À saída da operação, e enquanto Miguel da Nóbrega e Matos da Fonseca recuperavam do trabalho rápido mas exaustivo que realizaram, questionamos: Tudo isto por um novo sorriso? «Sim, coloca bem a questão. Mas é um novo sorriso que não tem a ver apenas com a questão estética mas também funcional. A doente resolveu os problemas de mastigação que tinha, o que levantava também problemas de ordem pessoal e social. Por outro lado, vai poder dizer as plavras que até agora não conseguia dizer correctamente, vai respirar melhor e a cirurgia contribuirá até para a prevenção do envelhecimento precoce da face. A doente ver-se-á com melhor aspecto e é natural que valorize o trabalho que fizemos», responde o cirurgião.
A NOVA ANDREIA
Oito semanas após a operação, o DIÁRIO contactou com a nova Andreia, no final de uma destas tardes de autêntico Verão. A expectativa era grande, uma vez que a deixámos de seguir após a saída da sala de operações. O médico, Miguel da Nóbrega, já antecipara que as novidades eram boas. Após a Andreia, já outros dois jovens tinham sido operados com sucesso, tal como atestavam as imagens de computador.
É a vez da Andreia entrar: o antes e o depois é significativo. A mudança operada no rosto é substancial e positiva. Recordando o que está para trás, também registado fotograficamente pelo DIÁRIO, e o recorte facial que nos é apresentado ficamos com a sensação de que toda a boca recuou para se ajeitar da melhor maneira a um novo perfil e o resultado é francamente positivo.
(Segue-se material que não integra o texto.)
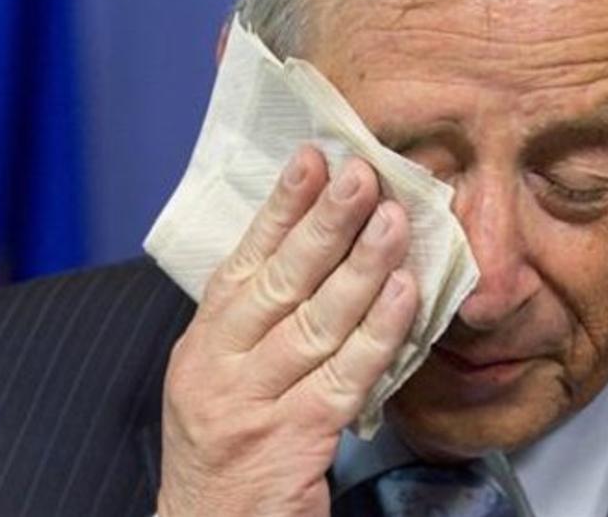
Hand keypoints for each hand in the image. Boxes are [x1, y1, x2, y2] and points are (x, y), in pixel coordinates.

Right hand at [157, 146, 418, 516]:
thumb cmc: (224, 448)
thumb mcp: (218, 378)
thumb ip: (254, 324)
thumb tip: (314, 253)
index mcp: (203, 344)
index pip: (244, 262)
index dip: (280, 208)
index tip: (312, 159)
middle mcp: (221, 368)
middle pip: (281, 283)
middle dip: (325, 223)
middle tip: (362, 175)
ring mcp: (254, 405)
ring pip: (317, 323)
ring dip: (361, 267)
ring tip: (394, 222)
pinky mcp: (294, 440)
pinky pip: (346, 377)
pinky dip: (378, 333)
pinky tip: (404, 294)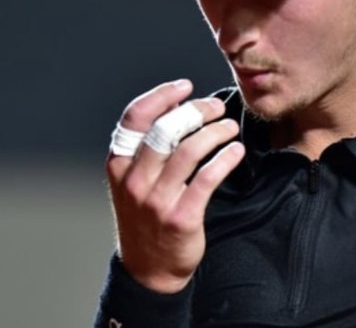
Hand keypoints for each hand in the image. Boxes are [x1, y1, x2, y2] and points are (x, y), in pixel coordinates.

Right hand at [105, 79, 244, 293]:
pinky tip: (236, 151)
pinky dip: (225, 158)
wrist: (149, 269)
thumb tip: (177, 107)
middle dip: (196, 111)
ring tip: (230, 127)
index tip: (186, 86)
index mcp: (119, 165)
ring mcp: (156, 200)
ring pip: (189, 150)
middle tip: (216, 107)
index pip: (135, 118)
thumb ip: (145, 149)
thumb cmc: (145, 217)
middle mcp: (134, 181)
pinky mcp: (181, 217)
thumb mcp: (131, 182)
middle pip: (166, 129)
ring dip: (215, 132)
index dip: (161, 95)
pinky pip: (207, 178)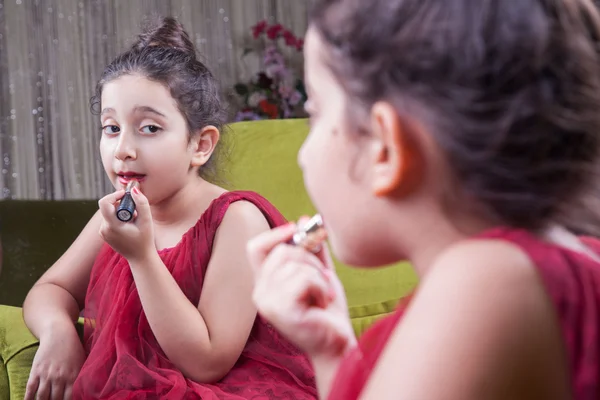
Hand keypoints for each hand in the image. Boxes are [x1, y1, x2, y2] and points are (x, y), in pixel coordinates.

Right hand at [25, 326, 84, 399]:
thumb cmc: (73, 348)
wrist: (59, 334)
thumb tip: (85, 390)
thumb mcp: (82, 362)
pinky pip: (30, 388)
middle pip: (55, 399)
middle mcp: (59, 377)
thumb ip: (82, 376)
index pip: (70, 397)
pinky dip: (28, 398)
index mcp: (73, 376)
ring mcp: (46, 374)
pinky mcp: (35, 371)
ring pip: (42, 396)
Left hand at [97, 187, 154, 261]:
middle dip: (122, 205)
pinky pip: (109, 219)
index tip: (125, 195)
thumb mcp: (147, 221)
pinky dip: (119, 218)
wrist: (140, 258)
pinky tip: (129, 225)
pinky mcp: (104, 234)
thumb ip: (142, 203)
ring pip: (109, 212)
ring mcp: (103, 232)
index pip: (104, 203)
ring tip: (134, 221)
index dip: (114, 195)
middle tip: (135, 212)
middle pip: (109, 207)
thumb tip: (133, 189)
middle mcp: (104, 229)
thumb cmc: (145, 240)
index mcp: (113, 226)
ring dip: (121, 212)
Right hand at [247, 218, 355, 358]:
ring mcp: (266, 302)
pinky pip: (303, 279)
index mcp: (265, 282)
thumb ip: (312, 248)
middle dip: (311, 259)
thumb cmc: (327, 311)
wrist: (337, 344)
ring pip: (295, 264)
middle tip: (323, 279)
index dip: (276, 233)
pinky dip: (321, 287)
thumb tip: (303, 218)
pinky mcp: (280, 310)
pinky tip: (323, 303)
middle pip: (282, 251)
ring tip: (323, 295)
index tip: (297, 229)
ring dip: (319, 277)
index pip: (255, 247)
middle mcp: (259, 292)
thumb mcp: (320, 273)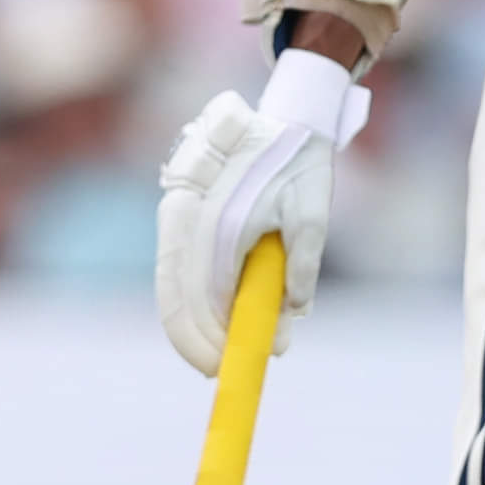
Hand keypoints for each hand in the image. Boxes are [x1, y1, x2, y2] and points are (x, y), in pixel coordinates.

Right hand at [152, 48, 368, 375]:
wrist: (285, 117)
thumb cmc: (300, 165)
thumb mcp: (312, 215)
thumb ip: (300, 266)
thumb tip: (289, 316)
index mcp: (217, 216)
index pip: (201, 294)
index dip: (209, 338)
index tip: (227, 366)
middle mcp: (186, 215)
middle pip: (177, 294)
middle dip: (198, 339)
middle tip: (224, 367)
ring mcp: (179, 213)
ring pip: (173, 283)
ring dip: (196, 322)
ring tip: (225, 348)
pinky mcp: (181, 214)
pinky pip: (177, 267)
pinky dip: (191, 298)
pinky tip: (215, 317)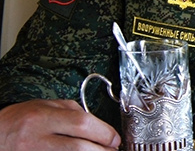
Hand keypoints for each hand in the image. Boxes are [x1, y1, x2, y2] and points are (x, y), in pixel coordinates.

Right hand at [0, 99, 120, 149]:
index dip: (104, 133)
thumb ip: (72, 112)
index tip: (115, 138)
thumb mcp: (45, 107)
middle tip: (112, 149)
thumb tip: (100, 126)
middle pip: (80, 148)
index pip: (82, 124)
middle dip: (102, 150)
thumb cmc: (20, 120)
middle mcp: (35, 140)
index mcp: (41, 118)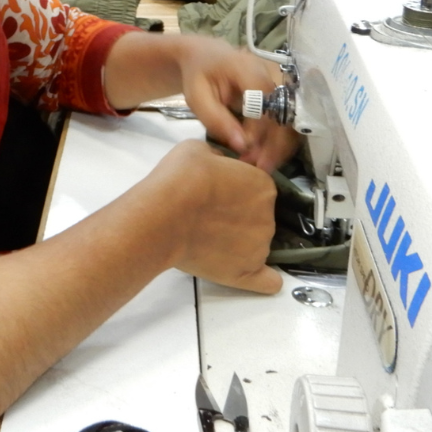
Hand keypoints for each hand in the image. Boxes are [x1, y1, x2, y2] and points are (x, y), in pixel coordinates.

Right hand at [150, 139, 280, 292]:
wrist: (163, 215)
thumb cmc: (180, 179)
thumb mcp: (200, 149)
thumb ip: (221, 160)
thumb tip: (220, 167)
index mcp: (262, 186)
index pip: (257, 187)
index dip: (237, 187)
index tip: (218, 190)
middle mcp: (267, 218)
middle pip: (258, 216)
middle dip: (238, 214)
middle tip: (208, 212)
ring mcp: (258, 248)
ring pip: (256, 244)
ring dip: (240, 241)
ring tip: (209, 237)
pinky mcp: (244, 273)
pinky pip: (267, 281)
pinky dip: (263, 278)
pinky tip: (253, 272)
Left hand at [177, 38, 299, 171]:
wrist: (204, 58)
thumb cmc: (198, 76)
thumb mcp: (198, 97)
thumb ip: (217, 120)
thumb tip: (242, 146)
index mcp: (249, 71)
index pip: (263, 105)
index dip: (256, 132)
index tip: (243, 152)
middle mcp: (270, 77)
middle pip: (284, 115)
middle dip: (275, 146)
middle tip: (259, 169)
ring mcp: (277, 87)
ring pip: (289, 122)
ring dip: (278, 147)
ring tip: (261, 167)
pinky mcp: (278, 98)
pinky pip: (284, 122)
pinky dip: (276, 142)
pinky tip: (263, 157)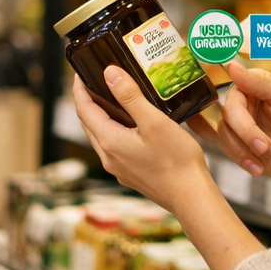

A Andreia expressa ao DIÁRIO a sua satisfação. O marido e toda a família aprovam o resultado final. Mas, ao olhar para trás, as lágrimas persistem em cair. É «muita emoção», confessa. Foram anos «difíceis e de privações», conta-nos. A recuperação da cirurgia também «não foi fácil», apesar de ter contado com «toda a atenção e acompanhamento do dr. Miguel da Nóbrega e da minha família». Mas as dificuldades iniciais em alimentar-se e movimentar-se, bem como a imagem projectada no espelho de um rosto bastante inchado, não são memórias agradáveis. «O gelo na face ainda é a melhor coisa», sugere. O tempo foi passando e, hoje, a Andreia vai respirando de alívio. É a própria a dizer que «vale a pena passar por tudo isso porque os resultados compensam».
Obviamente que este tratamento tem os seus custos. A Andreia avisa que não é barato. Somando todos os gastos ao longo do tratamento, estima que já dispendeu cerca de 10 mil euros. Um valor comparticipado pelo Sistema Regional de Saúde mas que «vale a pena».
Com um visual novo e mantendo ainda o aparelho ortodontico, a Andreia está já a ter aulas de terapia da fala. Dadas as mudanças ao nível do maxilar e da mandíbula, é preciso habituar todos os órgãos à nova fisionomia, permitindo a melhor articulação da voz. Após todas as provas de fogo anteriores, o resto parece fácil. A sensação de mastigar sem entraves e a ausência de olhares socialmente desfavoráveis recompensam todo o sacrifício.
Mais uma vez, a medicina com a sua técnica e os seus profissionais a fazer maravilhas naquilo que a natureza deformou.